I ran an ad in the "personals" in the back of the PHILADELPHIA magazine. A LOT of freaks replied - OMG - you wouldn't believe how many of these guys had SERIOUS problems but only one - yes! - just one was normal. We agreed to meet at a swank, popular hotel in Philly for a brunch which was very nice after speaking on the phone twice. We did exchange photos by mail before meeting. After that our first actual date was at Great Adventure in New Jersey. We fell in love there. We were married a year and a half later. He wanted to tie the knot 6 months after we met but I got cold feet. We were both 32. We are together for almost 20 years. I honestly can't give you any tips because in reality there are none. Either you are going to connect or you won't. Maybe there are some tips like:
Never lie about anything - family, income, jobs, etc...
Clean yourself up a bit as well as your home. Dress to impress and tell them it's for them.
Care about them as a human being.
Pay your own way in the beginning.
Send little friendship notes.
It has to be mutual. You can't win over a person. (If you do, it's just temporary.)
Don't try to hang on to someone that's whishy-washy.

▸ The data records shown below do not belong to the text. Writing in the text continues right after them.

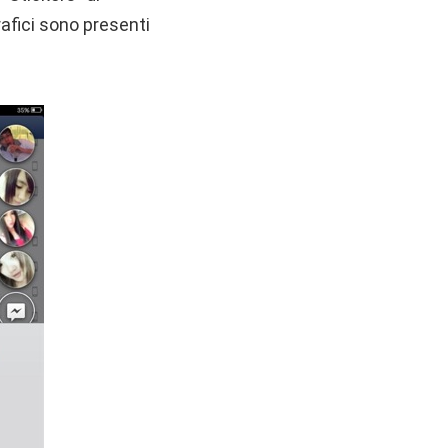
afici sono presenti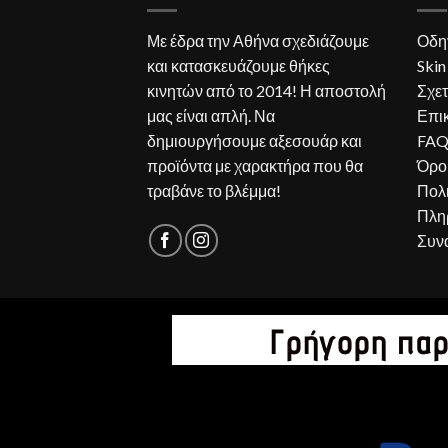
Με έδρα την Αθήνα σχεδιάζουμε
Οδη
και κατασκευάζουμε θήκες
Skin
κινητών από το 2014! Η αποστολή
Σχετ
μας είναι απλή. Να
Επι
δημιουργήσουμε αξεσουάρ και
FA
προϊόντα με χαρακτήρα που θα
Όρο
τραβάνε το βλέμμα!
Πολ
Πλη
Συν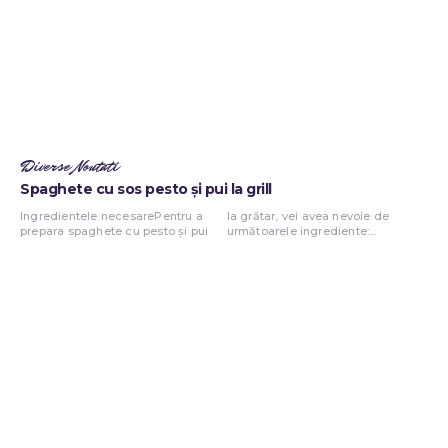
Diverse Noutati
Spaghete cu sos pesto și pui la grill
Ingredientele necesarePentru a
la grătar, vei avea nevoie de
prepara spaghete cu pesto și pui
următoarele ingrediente:...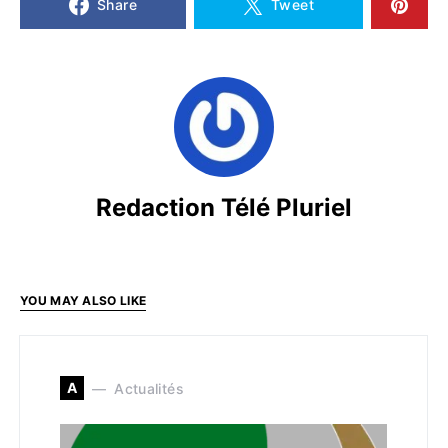
Share
Tweet
Redaction Télé Pluriel
YOU MAY ALSO LIKE
A
Actualités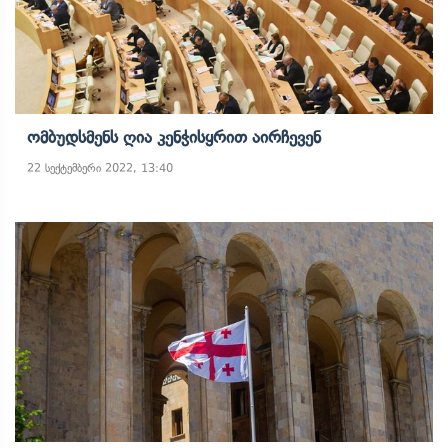
Ომბუდსმენს Ღია Კენჭისყრით Აირჩევენ
22 სექტემბერი 2022, 13:40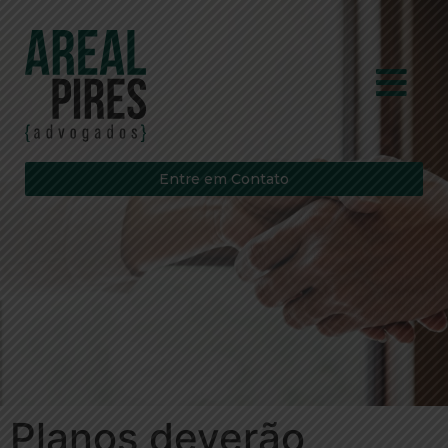
Entre em Contato
Planos deverão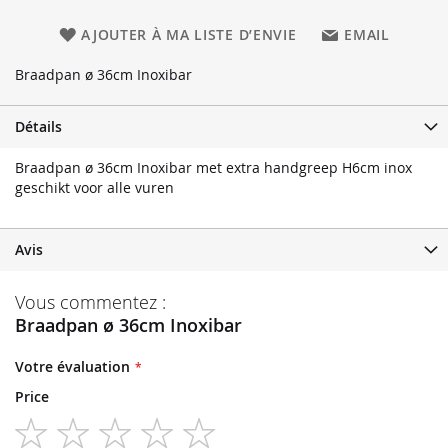
AJOUTER À MA LISTE D’ENVIE
EMAIL
Braadpan ø 36cm Inoxibar
Détails
Braadpan ø 36cm Inoxibar met extra handgreep H6cm inox
geschikt voor alle vuren
Avis
Vous commentez :
Braadpan ø 36cm Inoxibar
Votre évaluation
Price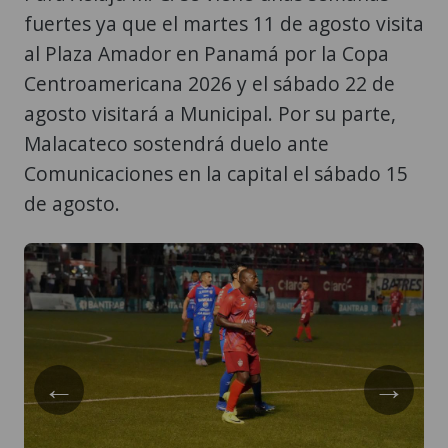
fuertes ya que el martes 11 de agosto visita
al Plaza Amador en Panamá por la Copa
Centroamericana 2026 y el sábado 22 de
agosto visitará a Municipal. Por su parte,
Malacateco sostendrá duelo ante
Comunicaciones en la capital el sábado 15
de agosto.
←
→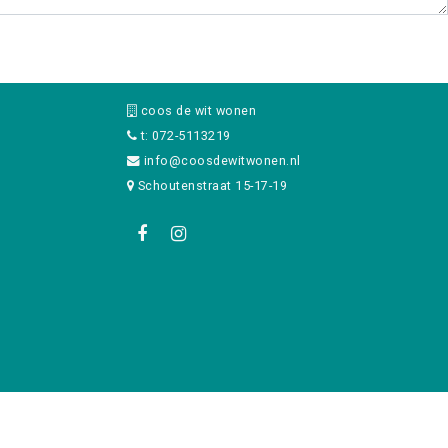
coos de wit wonen
t: 072-5113219
info@coosdewitwonen.nl
Schoutenstraat 15-17-19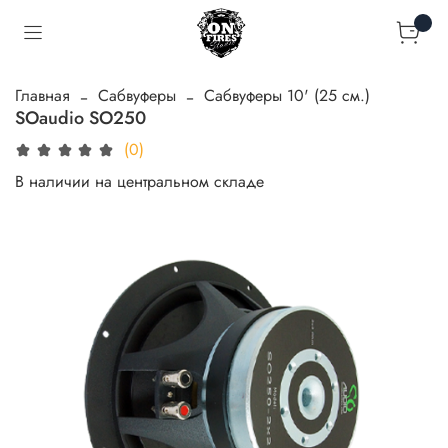
Главная
Сабвуферы
Сабвуферы 10' (25 см.)
SOaudio SO250
(0)
В наличии на центральном складе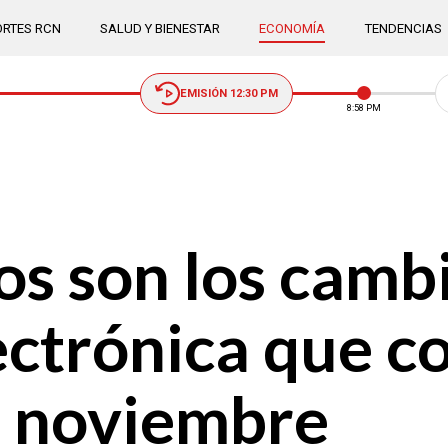
RTES RCN
SALUD Y BIENESTAR
ECONOMÍA
TENDENCIAS
EMISIÓN 12:30 PM
8:58 PM
os son los cambi
lectrónica que 
e noviembre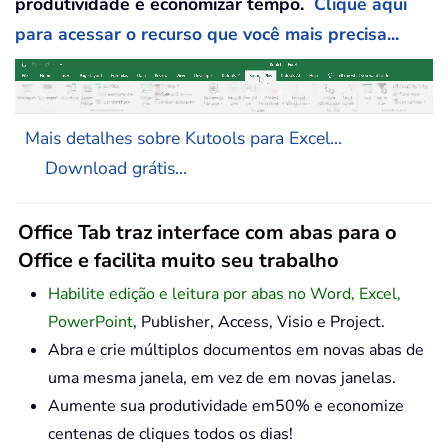
produtividade e economizar tempo.
Clique aqui
para acessar o recurso que você mais precisa...
Mais detalhes sobre Kutools para Excel...
Download grátis...
Office Tab traz interface com abas para o
Office e facilita muito seu trabalho
Habilite edição e leitura por abas no Word, Excel,
PowerPoint
, Publisher, Access, Visio e Project.
Abra e crie múltiplos documentos em novas abas de
uma mesma janela, em vez de em novas janelas.
Aumente sua produtividade em50% e economize
centenas de cliques todos os dias!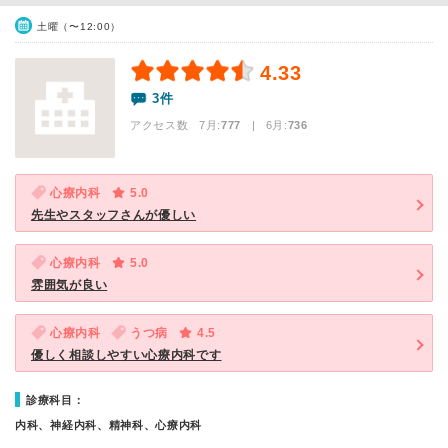
土曜（〜12:00）
4.33
3件
アクセス数 7月:
777
| 6月:
736
心療内科
5.0
先生やスタッフさんが優しい
心療内科
5.0
雰囲気が良い
心療内科
うつ病
4.5
優しく相談しやすい心療内科です
診療科目：
内科、神経内科、精神科、心療内科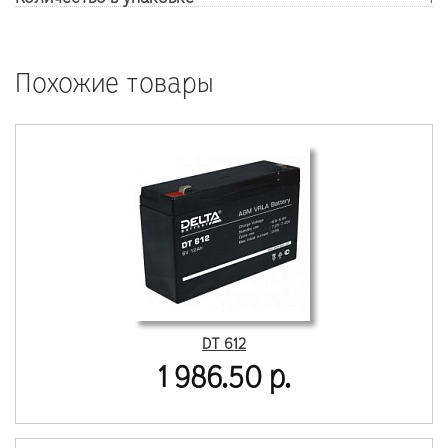
Похожие товары
DT 612
1 986.50 р.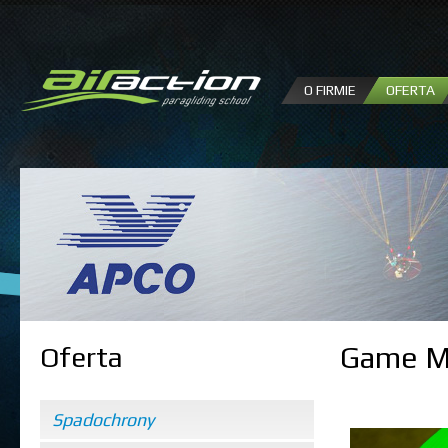
P
d
tr
O FIRMIE
OFERTA
Game MK
Oferta
Spadochrony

Don't be superficial - for example, I'm a germaphobe. My husband had a dental plan but had green tarter on his front teeth. I just politely asked him to go to the dentist and have that scraped off. He didn't even know that a dentist could do this. He couldn't remove it with a brush. At first he seemed embarrassed and a little offended but I explained that I have this done every 6 months. After it was done for him, he was very pleased at his brilliant smile. He thanked me. The kissing was a lot more pleasurable. The other problem he had would have required an outpatient surgery which he refused to do. Now, THIS has greatly affected my pleasure in bed to where there is not a lot for me. He has phimosis - a too short foreskin to where there is a bend when excited. There can be no penetration. I felt this
was no reason to let this wonderful human being go. It was a sacrifice but it's no real, big deal. I loved this man.
Sex is not a big issue in our relationship. It has never occured to me to look elsewhere. I never would.